═════ Extract to read ═════
From the moment they are born, our children become one of the most important parts of our life. We delight in watching them grow, change, and become the best people that they can be—but we also feel the weight of responsibility for our part in helping them become those people. God has designed this natural and necessary sense of parental responsibility to establish a legacy of learning from one generation to the next.

In Deuteronomy 6, God instructed the Israelites to pass His commands on to the next generation. He said, “You shall teach them diligently to your children, and shall talk of them when you sit in your house, when you walk by the way, when you lie down, and when you rise up” (v. 7). So, we have a mandate to teach our children the Bible’s timeless truths—to make this book familiar to them. While this may be a simple goal, in actual practice it can seem overwhelming. How should I teach the Bible to my three-year-old? How should I teach it to my seven-year-old? How do I keep my twelve-year-old child interested in the Bible when he prefers playing video games?

Here are some suggestions.

Read the Bible

As we prepare for our first little student, we may get quite excited about the myriad of children’s Bible helps that are available in all shapes, sizes, and approaches. There are books that tell biblical stories in simplified form with pictures that grab a child’s attention. Cartoons depict biblical characters as superheroes and talking vegetables. Board games can take a child on a journey through biblical principles.

But while these are not necessarily wrong to use to supplement our teaching, they should not replace the actual reading of the Bible, through which children can learn the emphasis, phrasing, and word flow of its passages. A good modern translation is not overly complex—for example, the New King James Version, our standard translation at Tomorrow’s World, is simple, concise, and clear.

How do we adapt our teaching to a child’s age? The answer requires judgment on our part. Reading the Bible to very small children may involve selecting stories to which they can relate. We may explain words to them or ask them questions to help them with comprehension, but we must always gauge what is appropriate for them according to their age and understanding. As they grow older, their ability to understand vocabulary, situations, and concepts will broaden. In fact, how well we know our children is key to adding other elements to enrich our Bible teaching. For example, as a child matures, a parent can selectively add context—showing places on a map, explaining some of the history behind what is being read, or explaining unfamiliar words and concepts. Sometimes situations from the child’s own life provide opportunities for parents to illustrate biblical principles and instructions.
═════ Stored data ═════
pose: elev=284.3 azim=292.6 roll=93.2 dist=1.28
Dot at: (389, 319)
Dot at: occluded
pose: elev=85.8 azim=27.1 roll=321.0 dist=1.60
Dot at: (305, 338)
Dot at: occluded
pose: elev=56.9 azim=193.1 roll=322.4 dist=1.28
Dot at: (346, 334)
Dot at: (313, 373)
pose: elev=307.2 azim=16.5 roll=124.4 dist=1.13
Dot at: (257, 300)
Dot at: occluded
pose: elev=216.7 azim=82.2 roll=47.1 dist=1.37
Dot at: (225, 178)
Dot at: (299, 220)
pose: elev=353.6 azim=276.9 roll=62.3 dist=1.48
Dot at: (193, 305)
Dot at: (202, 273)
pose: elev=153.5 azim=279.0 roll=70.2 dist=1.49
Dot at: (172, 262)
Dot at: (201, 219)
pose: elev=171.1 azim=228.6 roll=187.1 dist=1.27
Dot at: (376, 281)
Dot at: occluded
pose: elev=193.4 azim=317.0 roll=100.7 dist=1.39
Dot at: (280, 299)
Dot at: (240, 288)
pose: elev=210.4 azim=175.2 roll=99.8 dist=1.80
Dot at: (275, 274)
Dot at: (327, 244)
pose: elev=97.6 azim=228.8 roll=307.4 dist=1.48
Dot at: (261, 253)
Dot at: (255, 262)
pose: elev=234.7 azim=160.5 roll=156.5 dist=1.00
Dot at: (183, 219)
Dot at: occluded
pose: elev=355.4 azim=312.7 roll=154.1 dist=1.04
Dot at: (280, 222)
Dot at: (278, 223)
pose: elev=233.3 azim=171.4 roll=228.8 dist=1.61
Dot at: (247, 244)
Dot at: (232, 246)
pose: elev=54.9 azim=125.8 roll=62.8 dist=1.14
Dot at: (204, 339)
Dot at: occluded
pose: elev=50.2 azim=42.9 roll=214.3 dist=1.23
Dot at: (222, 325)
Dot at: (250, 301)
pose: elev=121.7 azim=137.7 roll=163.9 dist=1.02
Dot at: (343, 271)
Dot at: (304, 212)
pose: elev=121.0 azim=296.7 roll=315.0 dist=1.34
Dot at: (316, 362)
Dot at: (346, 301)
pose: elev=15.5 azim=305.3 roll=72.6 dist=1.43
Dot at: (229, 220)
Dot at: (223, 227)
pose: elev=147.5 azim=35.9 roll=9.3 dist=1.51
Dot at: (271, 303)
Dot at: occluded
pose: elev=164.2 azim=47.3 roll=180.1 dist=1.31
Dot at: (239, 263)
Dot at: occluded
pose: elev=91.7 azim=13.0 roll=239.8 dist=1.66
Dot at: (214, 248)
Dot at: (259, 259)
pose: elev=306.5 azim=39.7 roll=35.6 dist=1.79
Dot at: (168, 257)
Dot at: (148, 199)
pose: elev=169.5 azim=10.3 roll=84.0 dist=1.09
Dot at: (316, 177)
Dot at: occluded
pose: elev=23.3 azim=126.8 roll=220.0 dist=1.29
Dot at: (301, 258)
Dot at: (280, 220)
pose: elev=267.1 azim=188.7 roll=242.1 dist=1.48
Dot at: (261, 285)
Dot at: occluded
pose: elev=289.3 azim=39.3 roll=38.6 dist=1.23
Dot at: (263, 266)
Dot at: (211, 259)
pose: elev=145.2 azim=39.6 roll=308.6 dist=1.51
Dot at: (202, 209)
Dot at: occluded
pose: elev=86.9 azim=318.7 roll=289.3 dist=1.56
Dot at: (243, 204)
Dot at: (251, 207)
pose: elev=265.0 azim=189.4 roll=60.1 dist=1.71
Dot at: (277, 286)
═════
• Task description:
Rewrite the passage on teaching children the Bible, starting with "Read the Bible" and going on through "through biblical principles.", with "Cartoons" changed to "Animated films".

• Result of this task:
Read the Bible

As we prepare for our first little student, we may get quite excited about the myriad of children’s Bible helps that are available in all shapes, sizes, and approaches. There are books that tell biblical stories in simplified form with pictures that grab a child’s attention. Animated films depict biblical characters as superheroes and talking vegetables. Board games can take a child on a journey through biblical principles.